(Saved data entries)
================
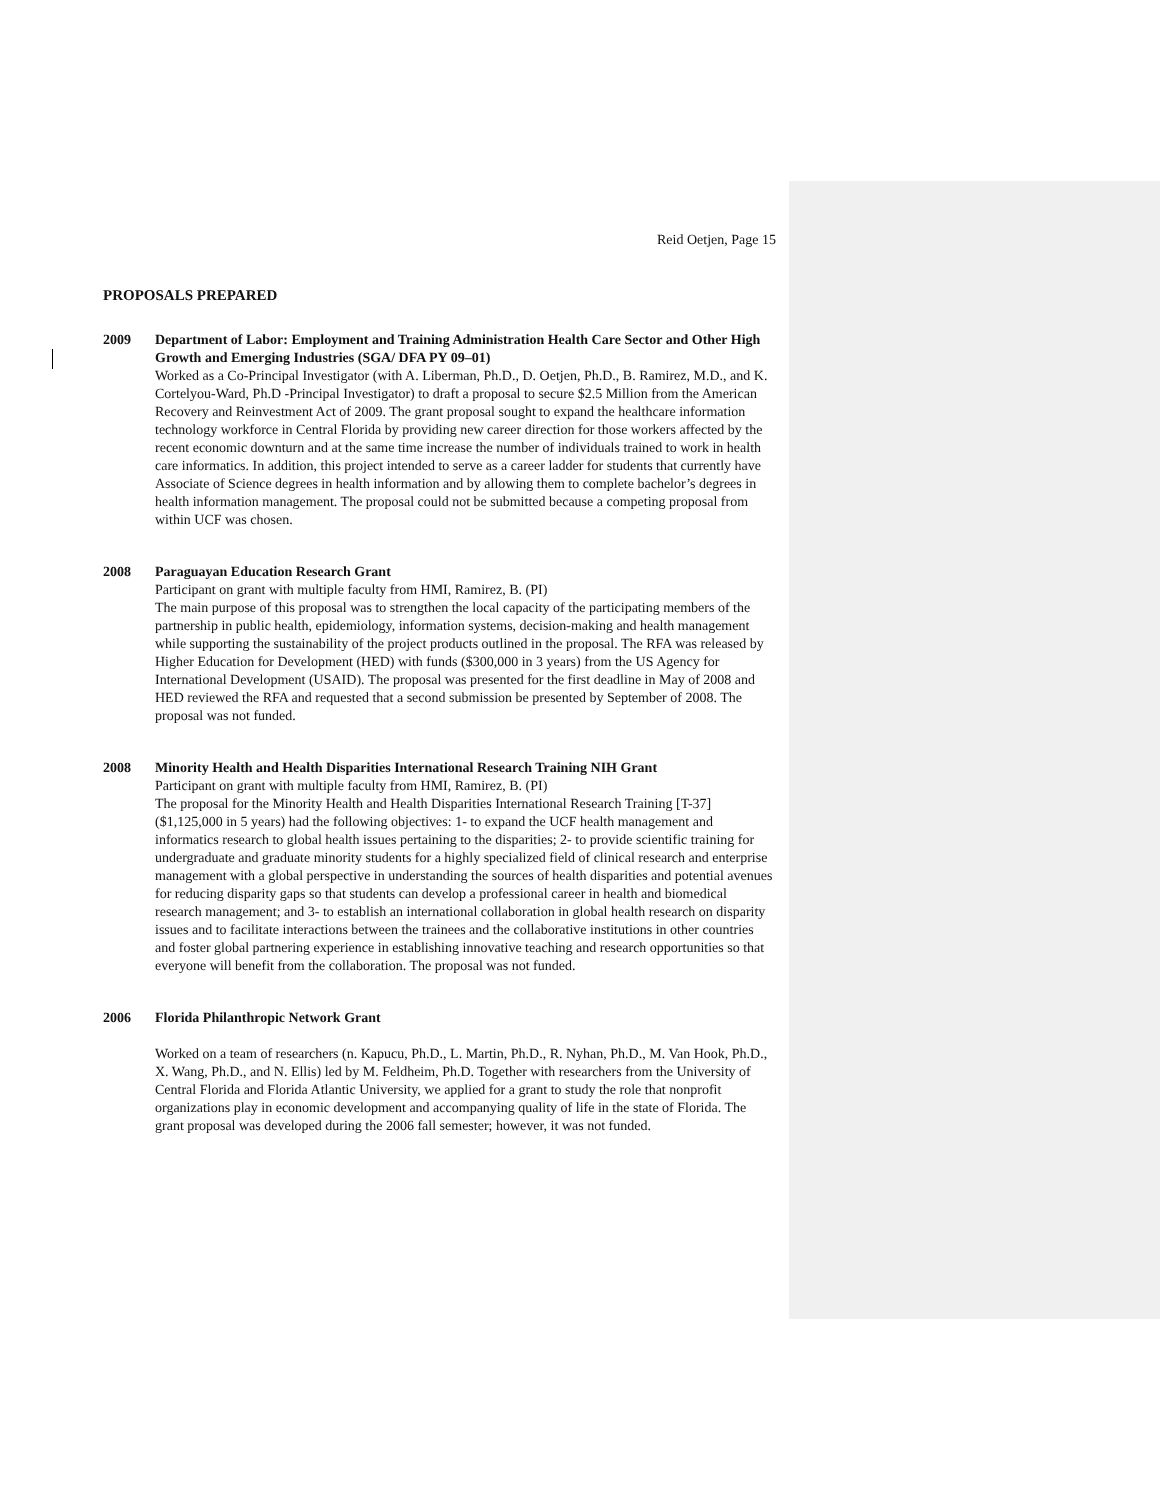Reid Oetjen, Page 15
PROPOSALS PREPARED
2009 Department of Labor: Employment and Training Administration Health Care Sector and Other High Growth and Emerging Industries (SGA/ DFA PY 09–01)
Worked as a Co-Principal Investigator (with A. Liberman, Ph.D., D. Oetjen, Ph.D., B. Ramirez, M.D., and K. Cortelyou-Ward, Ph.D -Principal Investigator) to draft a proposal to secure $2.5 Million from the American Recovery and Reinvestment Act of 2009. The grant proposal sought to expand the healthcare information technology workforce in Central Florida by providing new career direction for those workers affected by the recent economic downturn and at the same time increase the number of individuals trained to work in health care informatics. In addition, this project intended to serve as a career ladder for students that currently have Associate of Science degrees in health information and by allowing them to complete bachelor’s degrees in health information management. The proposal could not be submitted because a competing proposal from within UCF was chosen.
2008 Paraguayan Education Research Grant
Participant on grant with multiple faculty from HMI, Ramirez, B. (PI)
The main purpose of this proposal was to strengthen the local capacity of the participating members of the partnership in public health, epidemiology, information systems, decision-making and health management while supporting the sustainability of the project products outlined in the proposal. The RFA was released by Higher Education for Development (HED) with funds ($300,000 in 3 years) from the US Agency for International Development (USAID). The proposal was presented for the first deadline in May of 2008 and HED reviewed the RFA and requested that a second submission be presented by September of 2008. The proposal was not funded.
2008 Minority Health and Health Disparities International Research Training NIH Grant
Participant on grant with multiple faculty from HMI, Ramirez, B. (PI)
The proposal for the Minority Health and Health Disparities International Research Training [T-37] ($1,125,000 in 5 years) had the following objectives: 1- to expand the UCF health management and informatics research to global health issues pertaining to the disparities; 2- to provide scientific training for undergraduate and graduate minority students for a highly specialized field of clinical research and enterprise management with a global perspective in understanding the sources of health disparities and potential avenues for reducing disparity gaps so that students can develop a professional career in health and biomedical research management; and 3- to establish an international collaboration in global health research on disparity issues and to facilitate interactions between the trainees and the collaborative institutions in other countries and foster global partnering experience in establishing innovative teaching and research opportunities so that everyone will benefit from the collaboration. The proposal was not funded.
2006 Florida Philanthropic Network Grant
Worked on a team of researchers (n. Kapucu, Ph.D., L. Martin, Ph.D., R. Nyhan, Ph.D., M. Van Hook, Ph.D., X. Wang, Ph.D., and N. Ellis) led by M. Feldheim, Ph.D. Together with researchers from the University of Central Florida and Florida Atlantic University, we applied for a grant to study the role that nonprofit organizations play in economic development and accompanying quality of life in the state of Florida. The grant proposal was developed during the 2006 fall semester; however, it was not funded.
================
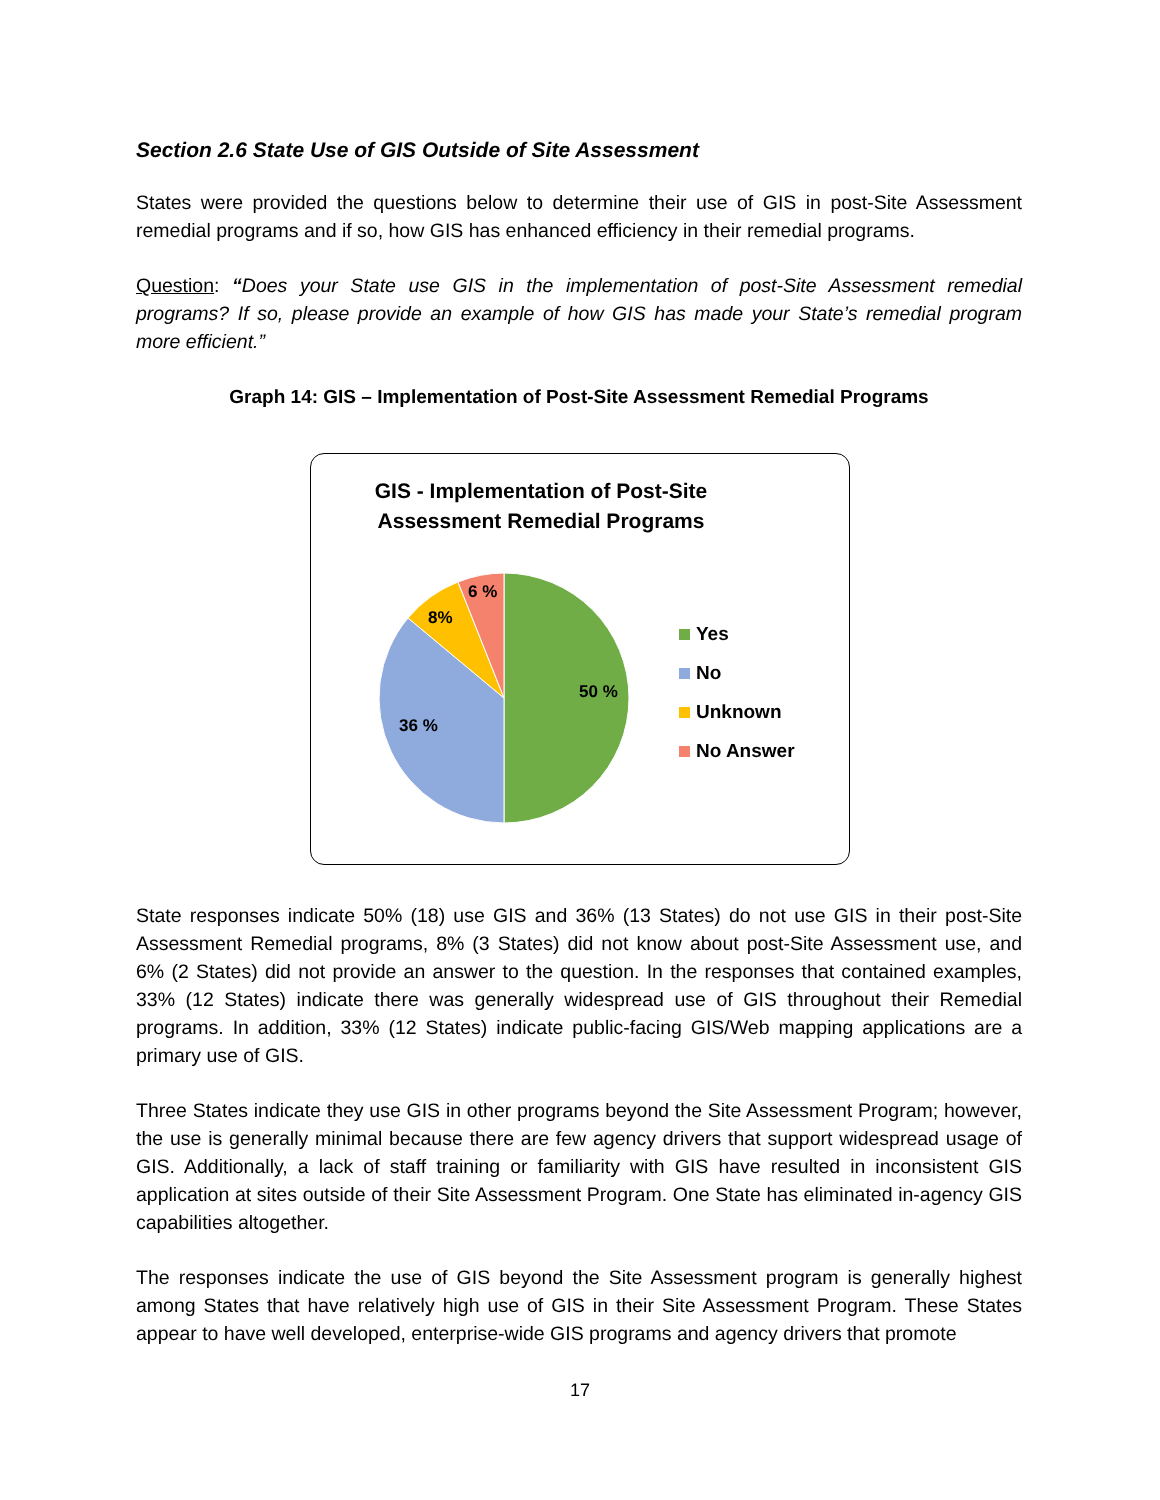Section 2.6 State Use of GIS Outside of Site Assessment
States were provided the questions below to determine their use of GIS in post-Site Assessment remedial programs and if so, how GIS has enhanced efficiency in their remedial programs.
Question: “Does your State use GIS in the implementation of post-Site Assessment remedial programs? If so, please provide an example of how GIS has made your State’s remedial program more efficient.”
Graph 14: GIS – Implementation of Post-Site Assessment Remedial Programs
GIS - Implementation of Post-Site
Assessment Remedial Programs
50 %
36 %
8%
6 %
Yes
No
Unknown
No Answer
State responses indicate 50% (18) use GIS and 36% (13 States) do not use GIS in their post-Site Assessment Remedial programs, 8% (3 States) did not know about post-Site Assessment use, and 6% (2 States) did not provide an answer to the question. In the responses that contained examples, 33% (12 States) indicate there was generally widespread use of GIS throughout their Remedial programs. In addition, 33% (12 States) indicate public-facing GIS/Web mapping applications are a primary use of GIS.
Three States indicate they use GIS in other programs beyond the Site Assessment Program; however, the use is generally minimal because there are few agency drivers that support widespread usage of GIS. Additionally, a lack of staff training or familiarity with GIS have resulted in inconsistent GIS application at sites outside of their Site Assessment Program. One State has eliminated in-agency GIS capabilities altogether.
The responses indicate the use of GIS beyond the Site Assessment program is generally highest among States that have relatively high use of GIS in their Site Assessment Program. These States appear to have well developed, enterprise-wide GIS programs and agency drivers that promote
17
================
(Your objective)
Please repeat, exactly as written, the lines in the records above, starting with the one that has "Reid Oetjen, Page 15" and going on through the one that has "2009 Department of". Pictures are to be left out.

(Solution to the problem)
Reid Oetjen, Page 15
PROPOSALS PREPARED
2009 Department of Labor: Employment and Training Administration Health Care Sector and Other High Growth and Emerging Industries (SGA/ DFA PY 09–01)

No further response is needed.